After more than 30 years of studying the physicists who work on gravity waves, spending countless hours talking to physicists and writing a book on the history and sociology of the field, social scientist Harry Collins had a question. Could he pass as a physicist?

He reckons he can —and he has the experimental data to prove it. Collins's study, to be published later this year, is the first experiment on the concept of 'interactional expertise', an idea that could influence areas such as peer review and science journalism. It could even help settle a question lingering since the science wars of the 1990s, when sociologists launched what scientists saw as attacks on the very nature of science, and scientists responded in kind.

Collins's claim rests on his answers to a set of seven questions about gravity-wave physics set by a gravity-wave physicist. His replies, together with those from a real gravitational physicist, were sent to nine researchers in the field (see 'Faking it'). Asked to spot the real physicist, seven were unsure and two chose Collins. The results appear in a paper co-authored with Rob Evans, like Collins based at Cardiff University, UK. It is due to be published this December in Studies in the History of Philosophy of Science (for a preprint see http://www.cf.ac.uk/socsi/expertise).

Nature sent the questions and answers to Sheila Rowan, a gravitational-wave physicist at the University of Glasgow. She was likewise unable to spot the impostor. “The answers are different but it's not obvious which are not by a graduate scientist,” she says.

“I could not run LIGO [a US gravity-wave detector] or do lots of other things,” says Collins. “But the results do show that outsiders can develop a kind of expertise in a scientific field”, even if they cannot carry out the relevant experiments and do not know the mathematics involved.

Collins says this kind of expertise, known as interactional to contrast with the 'contributory expertise' that comes from being able to do experiments and develop theories, should not be dismissed. He points out, for example, that it is important in activities such as grant allocation, in which peer-review panels may include scientists who know the concepts associated with a field, but lack technical understanding.

In a second experiment, Collins and Evans got groups of colour-blind people to pretend they could see colours. Judges compared their performance in conversation with that of people with normal sight. As Collins expected, the colour-blind, immersed in the language of colour vision, had the interactional expertise to pass as colour-perceivers. In contrast, people lacking perfect musical pitch could not pass for those who could. Very few have such an ability, so those lacking it have not learnt to describe how the skill feels.

He might not be able to run this gravity-wave detector, but a social scientist passed himself off as a physicist. Credit: T. GUICCIARDINI/SPL

If the concept of interactional expertise catches on, it could affect the argument about whether an outsider, such as an anthropologist, can properly understand another group, such as a remote rural community. The debate was part of the science wars, when some scientists claimed that sociologists studying science did not understand the disciplines involved, in part because they did not practise them.
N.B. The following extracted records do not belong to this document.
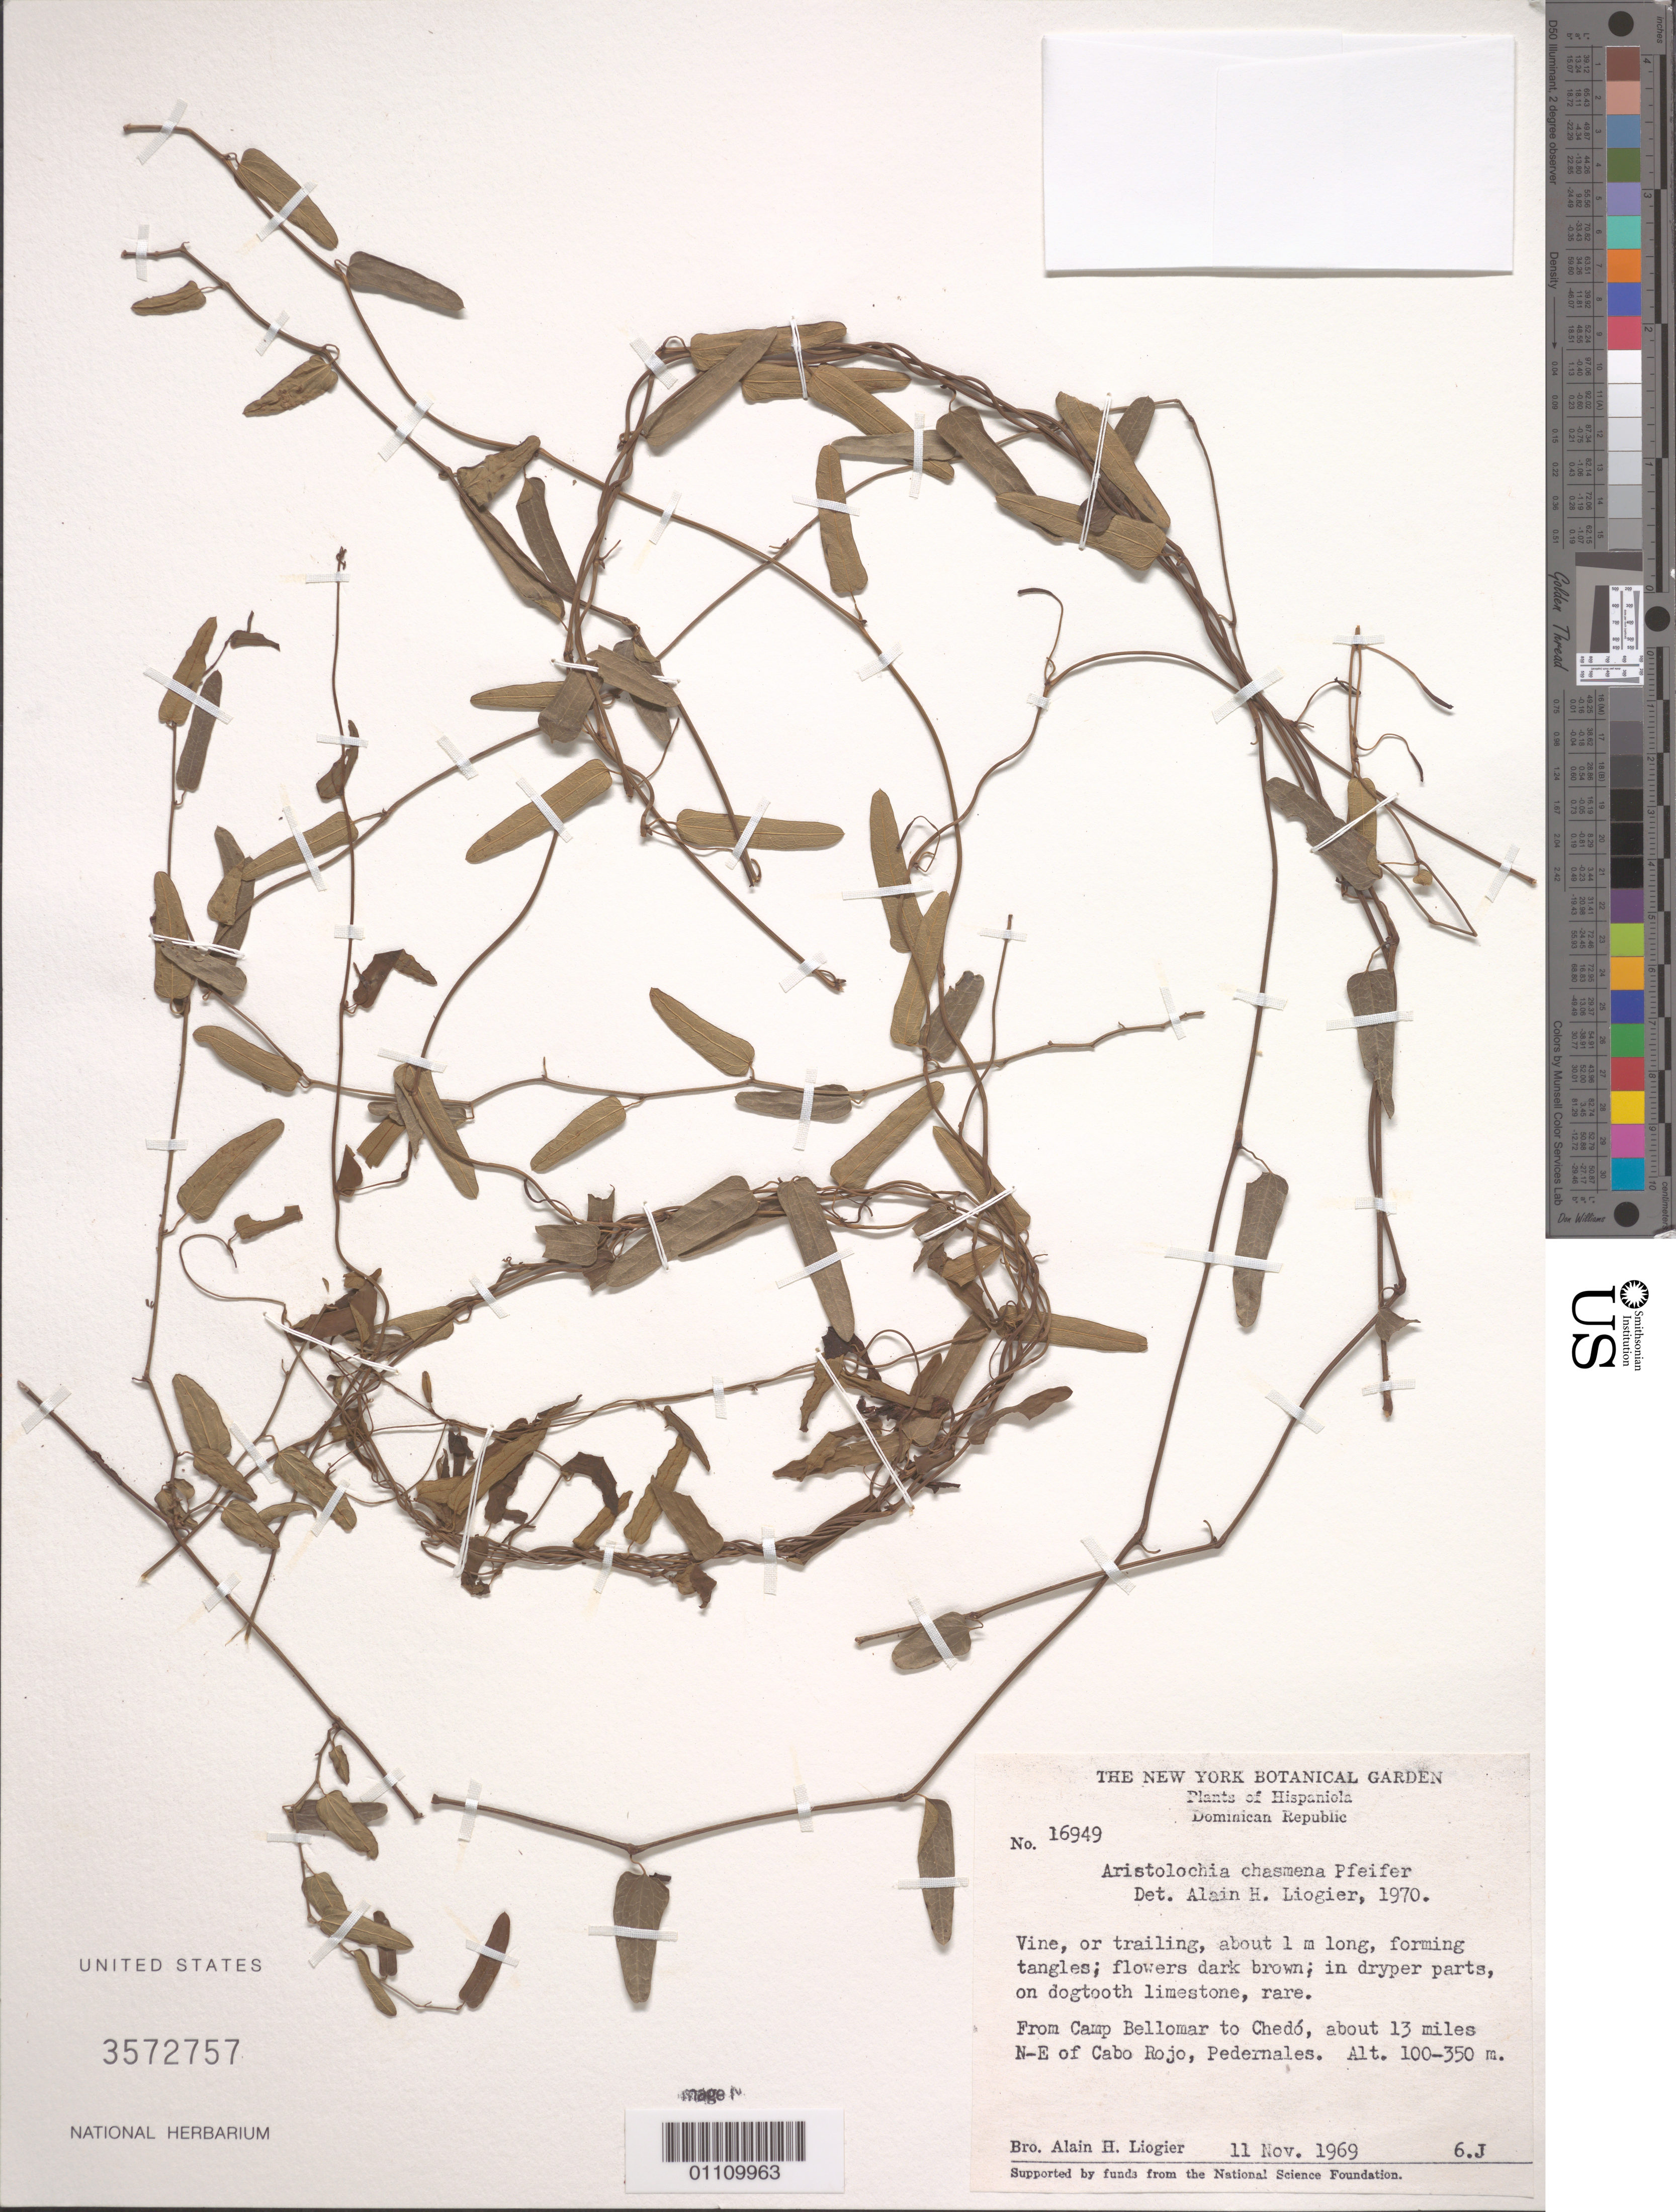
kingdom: Plantae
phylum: Tracheophyta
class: Magnoliopsida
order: Piperales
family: Aristolochiaceae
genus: Aristolochia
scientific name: Aristolochia chasmema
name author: Pfeifer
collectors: A. H. Liogier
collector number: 16949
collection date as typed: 11 Nov 1969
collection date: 1969-11-11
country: Dominican Republic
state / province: Pedernales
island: Hispaniola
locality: Bellomar Camp to Chedó, about 13 miles NE of Cabo Rojo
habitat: In dryer parts, on dogtooth limestone; rare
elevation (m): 100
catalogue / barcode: US 3572757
Collins's results do not end that discussion, but they do suggest that outsiders can develop expertise in a field. Collins says that investigators now have a way to display their expertise — and that they and their critics can talk sensibly about whether it is appropriate.

One of the main protagonists in the debate was Alan Sokal, a physicist at New York University who authored a spoof science-studies paper that was accepted by Social Text, a cultural research journal. The paper, which consisted of meaningless arguments about quantum theory, was intended to expose what Sokal and others saw as a lack of academic rigour among sociologists.

Sokal says he is struck by Collins's skills in physics, but notes that such understanding would not be enough for more ambitious sociology research that attempts to probe how cultural and scientific factors shape science. “If that's your goal you need a knowledge of the field that is virtually, if not fully, at the level of researchers in the field,” says Sokal. “Unless you understand the science you can't get into the theories.”

Faking it

One answer to the following question is from an experienced gravity-wave physicist, the other is from social scientist Harry Collins of Cardiff University, UK. To find out which is which, see page 15.

A theorist tells you that she has come up with a theory in which a circular ring of particles is displaced by gravitational waves so that the circular shape remains the same but the size oscillates about a mean size. Would it be possible to measure this effect using a laser interferometer?

A: Yes, but you should analyse the sum of the strains in the two arms, rather than the difference. In fact, you don't even need two arms of an interferometer to detect gravitational waves, provided you can measure the round-trip light travel time along a single arm accurately enough to detect small changes in its length.

B: It depends on the direction of the source. There will be no detectable signal if the source lies anywhere on the plane that passes through the centre station and bisects the angle of the two arms. Otherwise there will be a signal, maximized when the source lies along one or other of the two arms.